The Supreme Court ruled Friday against an associate of the Genovese crime family who argued he didn’t use force against the targeted victim in a spoiled murder plot.

Salvatore Delligatti, who was convicted of several charges for a murder plan that was upset by police, coordinated with a gang to murder Joseph Bonelli, who the family believed was cooperating against bookies.

Delligatti was sentenced to 300 months in prison. At issue in the legal battle was a sentencing law that requires a mandatory minimum if a firearm was carried during a “crime of violence.”

Delligatti’s lawyers argued against the attempted murder charge constituting a crime of violence under the Violent Crimes in Aid of Racketeering statute. They said their client’s inaction shouldn’t constitute use of force to support the charge.

But in a 7-2 decision, the high court rejected that argument and said the 2nd U.S. Circuit Court of Appeals was right in deciding that knowingly causing bodily harm through omission constitutes the use of force.

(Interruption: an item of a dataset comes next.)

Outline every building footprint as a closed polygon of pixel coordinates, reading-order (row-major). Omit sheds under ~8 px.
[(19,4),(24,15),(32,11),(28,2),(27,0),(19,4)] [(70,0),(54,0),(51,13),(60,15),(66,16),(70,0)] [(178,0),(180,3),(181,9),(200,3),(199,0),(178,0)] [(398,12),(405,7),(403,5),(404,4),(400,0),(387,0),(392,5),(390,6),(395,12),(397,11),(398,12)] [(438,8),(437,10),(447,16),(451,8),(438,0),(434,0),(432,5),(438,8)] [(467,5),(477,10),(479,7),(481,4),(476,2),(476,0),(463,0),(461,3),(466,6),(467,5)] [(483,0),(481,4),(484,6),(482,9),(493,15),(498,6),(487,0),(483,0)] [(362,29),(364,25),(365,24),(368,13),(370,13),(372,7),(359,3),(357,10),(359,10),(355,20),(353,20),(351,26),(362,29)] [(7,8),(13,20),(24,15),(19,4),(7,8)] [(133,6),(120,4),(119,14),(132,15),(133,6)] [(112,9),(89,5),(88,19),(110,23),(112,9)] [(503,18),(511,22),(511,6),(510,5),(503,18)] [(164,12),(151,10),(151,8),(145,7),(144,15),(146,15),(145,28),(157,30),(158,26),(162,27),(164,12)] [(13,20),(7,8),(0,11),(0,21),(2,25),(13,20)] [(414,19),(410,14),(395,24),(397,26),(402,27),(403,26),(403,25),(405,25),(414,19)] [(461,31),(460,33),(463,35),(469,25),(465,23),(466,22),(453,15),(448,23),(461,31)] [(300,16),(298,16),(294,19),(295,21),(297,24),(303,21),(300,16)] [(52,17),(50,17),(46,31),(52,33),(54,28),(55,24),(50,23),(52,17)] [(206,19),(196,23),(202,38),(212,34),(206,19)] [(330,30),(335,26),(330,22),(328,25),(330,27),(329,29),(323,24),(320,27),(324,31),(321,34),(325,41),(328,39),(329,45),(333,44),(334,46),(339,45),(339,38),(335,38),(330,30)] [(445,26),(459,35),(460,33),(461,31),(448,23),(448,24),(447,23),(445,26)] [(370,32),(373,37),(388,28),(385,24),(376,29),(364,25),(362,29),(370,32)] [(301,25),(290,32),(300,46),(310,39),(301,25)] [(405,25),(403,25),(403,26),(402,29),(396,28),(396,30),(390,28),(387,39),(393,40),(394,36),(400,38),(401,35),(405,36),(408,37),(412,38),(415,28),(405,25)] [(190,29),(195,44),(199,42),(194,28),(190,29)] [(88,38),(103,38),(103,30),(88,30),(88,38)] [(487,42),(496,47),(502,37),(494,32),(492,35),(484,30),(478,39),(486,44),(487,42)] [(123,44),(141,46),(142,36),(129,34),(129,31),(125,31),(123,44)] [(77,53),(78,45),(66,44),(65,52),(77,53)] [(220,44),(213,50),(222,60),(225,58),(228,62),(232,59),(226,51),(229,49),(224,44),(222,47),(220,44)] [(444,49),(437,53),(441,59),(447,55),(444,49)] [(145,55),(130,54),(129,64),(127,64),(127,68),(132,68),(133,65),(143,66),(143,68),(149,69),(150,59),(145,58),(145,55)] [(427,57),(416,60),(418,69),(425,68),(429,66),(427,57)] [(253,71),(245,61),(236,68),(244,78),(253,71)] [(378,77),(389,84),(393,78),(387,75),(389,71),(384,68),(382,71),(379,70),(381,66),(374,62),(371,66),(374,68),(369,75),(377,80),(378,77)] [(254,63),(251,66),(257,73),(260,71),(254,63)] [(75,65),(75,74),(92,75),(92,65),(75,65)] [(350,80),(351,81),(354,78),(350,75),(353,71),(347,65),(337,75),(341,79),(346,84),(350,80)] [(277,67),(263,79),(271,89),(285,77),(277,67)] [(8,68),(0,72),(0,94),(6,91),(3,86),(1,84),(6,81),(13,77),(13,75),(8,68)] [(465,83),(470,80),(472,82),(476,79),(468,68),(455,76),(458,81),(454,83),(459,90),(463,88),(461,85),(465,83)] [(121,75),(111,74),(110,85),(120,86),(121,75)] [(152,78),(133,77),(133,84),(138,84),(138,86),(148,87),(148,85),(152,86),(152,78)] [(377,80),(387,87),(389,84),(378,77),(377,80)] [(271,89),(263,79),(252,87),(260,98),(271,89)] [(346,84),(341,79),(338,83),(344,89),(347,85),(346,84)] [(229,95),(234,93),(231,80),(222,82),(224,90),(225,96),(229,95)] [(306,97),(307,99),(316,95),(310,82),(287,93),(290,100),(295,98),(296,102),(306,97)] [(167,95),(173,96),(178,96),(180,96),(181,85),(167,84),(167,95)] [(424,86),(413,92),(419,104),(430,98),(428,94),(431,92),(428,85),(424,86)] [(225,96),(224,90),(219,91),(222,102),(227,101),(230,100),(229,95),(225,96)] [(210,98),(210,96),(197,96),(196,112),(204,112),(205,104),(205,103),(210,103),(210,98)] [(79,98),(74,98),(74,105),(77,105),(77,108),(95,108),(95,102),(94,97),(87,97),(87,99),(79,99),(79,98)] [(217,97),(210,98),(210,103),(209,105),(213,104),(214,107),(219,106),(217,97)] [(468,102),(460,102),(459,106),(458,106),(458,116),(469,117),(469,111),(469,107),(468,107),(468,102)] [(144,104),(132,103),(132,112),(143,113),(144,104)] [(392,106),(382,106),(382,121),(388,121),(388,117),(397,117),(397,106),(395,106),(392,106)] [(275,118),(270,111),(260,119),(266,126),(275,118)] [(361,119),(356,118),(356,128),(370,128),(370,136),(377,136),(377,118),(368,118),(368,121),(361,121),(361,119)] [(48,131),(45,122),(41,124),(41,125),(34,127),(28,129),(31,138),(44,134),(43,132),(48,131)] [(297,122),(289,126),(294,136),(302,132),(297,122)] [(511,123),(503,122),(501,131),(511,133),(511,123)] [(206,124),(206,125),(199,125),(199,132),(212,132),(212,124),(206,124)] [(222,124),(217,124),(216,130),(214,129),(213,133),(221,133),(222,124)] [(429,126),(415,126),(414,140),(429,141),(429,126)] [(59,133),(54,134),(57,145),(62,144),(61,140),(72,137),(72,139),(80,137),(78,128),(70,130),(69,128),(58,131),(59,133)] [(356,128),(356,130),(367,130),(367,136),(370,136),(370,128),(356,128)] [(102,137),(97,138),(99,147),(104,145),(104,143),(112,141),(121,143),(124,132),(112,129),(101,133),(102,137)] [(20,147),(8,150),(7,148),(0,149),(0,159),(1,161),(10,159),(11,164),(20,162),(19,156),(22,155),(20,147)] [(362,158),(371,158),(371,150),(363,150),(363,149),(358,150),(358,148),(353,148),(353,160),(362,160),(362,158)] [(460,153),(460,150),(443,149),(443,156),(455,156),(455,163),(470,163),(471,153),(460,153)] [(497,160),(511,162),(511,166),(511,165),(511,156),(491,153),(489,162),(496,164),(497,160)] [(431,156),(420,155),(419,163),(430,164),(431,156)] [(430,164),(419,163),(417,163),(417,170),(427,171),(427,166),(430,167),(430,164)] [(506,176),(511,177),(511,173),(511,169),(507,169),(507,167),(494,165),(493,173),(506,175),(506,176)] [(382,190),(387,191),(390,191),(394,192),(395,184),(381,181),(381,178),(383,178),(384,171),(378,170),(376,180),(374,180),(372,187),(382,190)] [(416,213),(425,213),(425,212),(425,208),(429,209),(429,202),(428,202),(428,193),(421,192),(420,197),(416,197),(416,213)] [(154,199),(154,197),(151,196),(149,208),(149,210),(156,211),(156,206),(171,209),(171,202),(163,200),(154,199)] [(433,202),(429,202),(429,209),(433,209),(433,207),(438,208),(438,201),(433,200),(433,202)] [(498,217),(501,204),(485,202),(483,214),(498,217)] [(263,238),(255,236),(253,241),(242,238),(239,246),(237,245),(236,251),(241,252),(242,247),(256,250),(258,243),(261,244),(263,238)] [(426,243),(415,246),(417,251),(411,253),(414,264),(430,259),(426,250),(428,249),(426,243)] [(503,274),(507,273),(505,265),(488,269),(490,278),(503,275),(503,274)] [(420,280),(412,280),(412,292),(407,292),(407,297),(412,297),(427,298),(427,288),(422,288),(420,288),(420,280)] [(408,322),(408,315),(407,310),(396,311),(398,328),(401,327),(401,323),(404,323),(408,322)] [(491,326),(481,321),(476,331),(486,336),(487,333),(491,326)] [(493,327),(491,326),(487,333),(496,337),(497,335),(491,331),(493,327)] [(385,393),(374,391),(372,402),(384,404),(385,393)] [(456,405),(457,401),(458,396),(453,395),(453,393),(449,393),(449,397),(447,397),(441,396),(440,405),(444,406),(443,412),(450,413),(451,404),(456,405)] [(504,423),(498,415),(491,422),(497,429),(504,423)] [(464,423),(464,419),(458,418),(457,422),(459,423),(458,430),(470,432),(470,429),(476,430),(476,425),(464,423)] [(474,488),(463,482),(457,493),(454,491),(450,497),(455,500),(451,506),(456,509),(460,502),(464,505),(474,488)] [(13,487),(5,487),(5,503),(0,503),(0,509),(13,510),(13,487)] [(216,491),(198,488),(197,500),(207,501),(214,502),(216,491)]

“There is no exception to this principle when an offender causes bodily injury by omission rather than affirmative act. Delligatti’s [minimum term of imprisonment required by statute] challenge therefore fails,” Justice Clarence Thomas wrote for the majority. “It is perfectly natural to say that a person makes ’use’ of something by deliberate inaction.”

Justice Neil M. Gorsuch wrote a dissent, joined by Justice Ketanji Brown Jackson, saying the statute at issue constitutes a crime of violence, hence shouldn’t include crimes of omission.

According to court documents, Delligatti is an associate of the Genovese family, one of a handful of major Mafia families operating in New York City and New Jersey.

The case is Delligatti v. United States.

In a separate opinion on Friday, the justices ruled unanimously that Patrick Thompson, who told the Federal Deposit Insurance Corp. that he borrowed $110,000 from the bank, made a misleading claim but not a false statement under the criminal code.

The justices said although his statement was misleading, it was not false under a criminal statute that criminalizes making false statements.

“The statute uses the word ‘false.’ It does not use ‘misleading,’” Chief Justice John G. Roberts Jr. wrote for the unanimous court. “Interpreting the word ‘false’ to include ‘misleading’ would make the inclusion of ‘misleading’ in those statutes superfluous.”

That case is Thompson v. United States.